1813. Captain Berresford of the British ship Poictiers, 74 guns, demanded of the inhabitants of Lewistown, Delaware, 25 oxen and vegetables and hay, otherwise he threatened to destroy the town. The demand was refused.
1817. William Thompson, an industrious Scottish writer and compiler, died. He possessed ability, but his writings bear the marks of haste and want of care.
1838. Nathaniel Bowditch died at Boston, aged 65. His father and ancestors in several generations were by profession shipmasters. Notwithstanding the very limited advantages of his education, and his laborious employment through life for the support of his family, yet by his extraordinary genius and economy of time, he made great acquisitions in learning and science, gained most of the languages, and made himself the most eminent mathematician and astronomer that America has produced. He published the Practical Navigator, a standard book; but the great work on which his fame will rest, is the copious and profound commentary upon the Mechanique Celeste of La Place, of which he made the first entire translation, and published at his own expense in 4 vols. quarto; saying that he preferred spending a thousand dollars a year in that way to keeping a carriage.

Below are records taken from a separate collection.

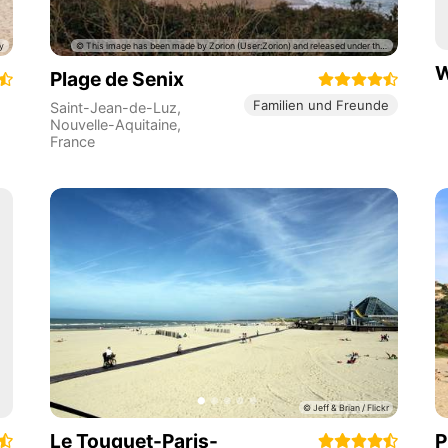
W
Plage de Senix
Familien und Freunde
Saint-Jean-de-Luz
,
Nouvelle-Aquitaine
,
France
Le Touquet-Paris-
P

1853. Anthony Dumond Stanley, an American mathematician, died, aged 42. Profoundly versed in the science, he had begun a series of works which would have placed his name high on the scroll of fame.
MARCH 17.
49 B. C. Pompey abandoned Italy, and took the sea with his legions, at Brundusium.
45 B. C. Battle of Munda, in Spain, between the armies of Cæsar and Pompey, which decided the fate of the Roman republic. These men did not consider the Roman empire sufficiently large for two of them.

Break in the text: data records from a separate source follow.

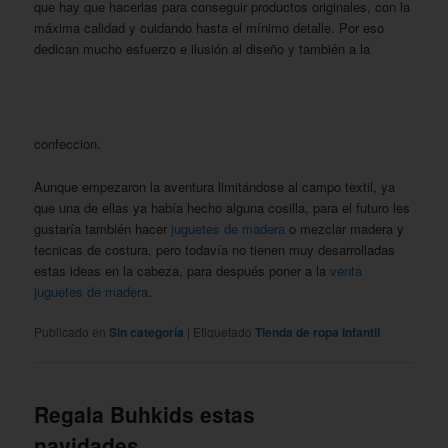
que hay que hacerlas para conseguir productos originales, con la
máxima calidad y cuidando hasta el mínimo detalle. Por eso
dedican mucho esfuerzo e ilusión al diseño y también a la
confeccion.
Aunque empezaron la aventura limitándose al campo textil, ya
que una de ellas ya había hecho alguna cosilla, para el futuro les
gustaría también hacer
juguetes de madera
o mezclar madera y
tecnicas de costura, pero todavía no tienen muy desarrolladas
estas ideas en la cabeza, para después poner a la
venta
juguetes de madera
.
Publicado en
Sin categoría
|
Etiquetado
Tienda de ropa infantil
Regala Buhkids estas
navidades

180. Marcus Aurelius Antoninus,
surnamed the philosopher, died on an expedition against the Marcomanni. He was so extremely popular with his Roman subjects, that they placed him among the gods, and kept his statue in their houses.
464. St. Patrick, the tutelar saint of Ireland, died. He was carried away with many of his father's vassals by pirates, from whom he made his escape to Gaul and Italy. He received a commission from Pope Celestine to convert the Irish to Christianity, in which mission he was eminently successful.